Through his comprehensive study of the effects of chemicals in the human body, Ehrlich fathered the fields of chemotherapy (the treatment of disease with chemical agents) and hematology (the study of blood). He also made important contributions to the understanding of immunity and discovered Salvarsan, the first effective treatment for syphilis.
Ehrlich was born on March 14, 1854, in Strehlen, Silesia (then part of Germany), to a prosperous Jewish family. He was the son of Ismar Ehrlich and his wife, Rosa, the aunt of bacteriologist Karl Weigert. Ehrlich's interest in biology and chemistry led him to study medicine. He attended universities in Breslau, Strasbourg, Frieberg-im-Briesgau, and Leipzig, earning his medical degree in 1878. Ehrlich was fascinated by the reactions of cells and tissues to dyes. Using aniline dyes, for example, Ehrlich investigated white blood cells. In the process, he developed new ways of staining cells for research, including the methylene blue stain for bacteria. Heinrich Koch used this stain when he discovered the bacillus that causes tuberculosis.
In 1890, Ehrlich became a professor at the University of Berlin, where he worked with Emil von Behring and Shibasaburo Kitasato on the study of immunity, or the body's own defense against disease.

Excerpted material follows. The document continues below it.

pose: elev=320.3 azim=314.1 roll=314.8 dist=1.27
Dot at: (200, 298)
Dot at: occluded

The group searched for a substance that would give immunity against diphtheria using antitoxins. Antitoxins are antibodies produced by the body's immune system to fight poisons invading the body. Ehrlich worked on the chemical aspects of the study and, in 1892, the group announced the development of a diphtheria antitoxin for medical use. Ehrlich also pioneered the production of large quantities of the antitoxin using horses. He shared the 1908 Nobel Prize in Physiology or Medicine with Soviet biologist Elie Metchnikoff (1845-1916) for his work on immunity and serum therapy.
In 1894, Ehrlich was made director of a new institute for serum research in Frankfurt, where he studied the concepts of active and passive immunity and developed his "side-chain" theory of immunity to explain how antitoxins work at the cellular level in response to toxins. Ehrlich also continued his study of blood using staining techniques. Realizing that stains colored bacteria but not surrounding cells, he looked for a way to combine the stain with a substance that could kill the bacteria. This, he reasoned, could be a "magic bullet" in the fight against bacterial diseases. He also identified dyes, such as trypan red, that had the ability to destroy microorganisms on their own.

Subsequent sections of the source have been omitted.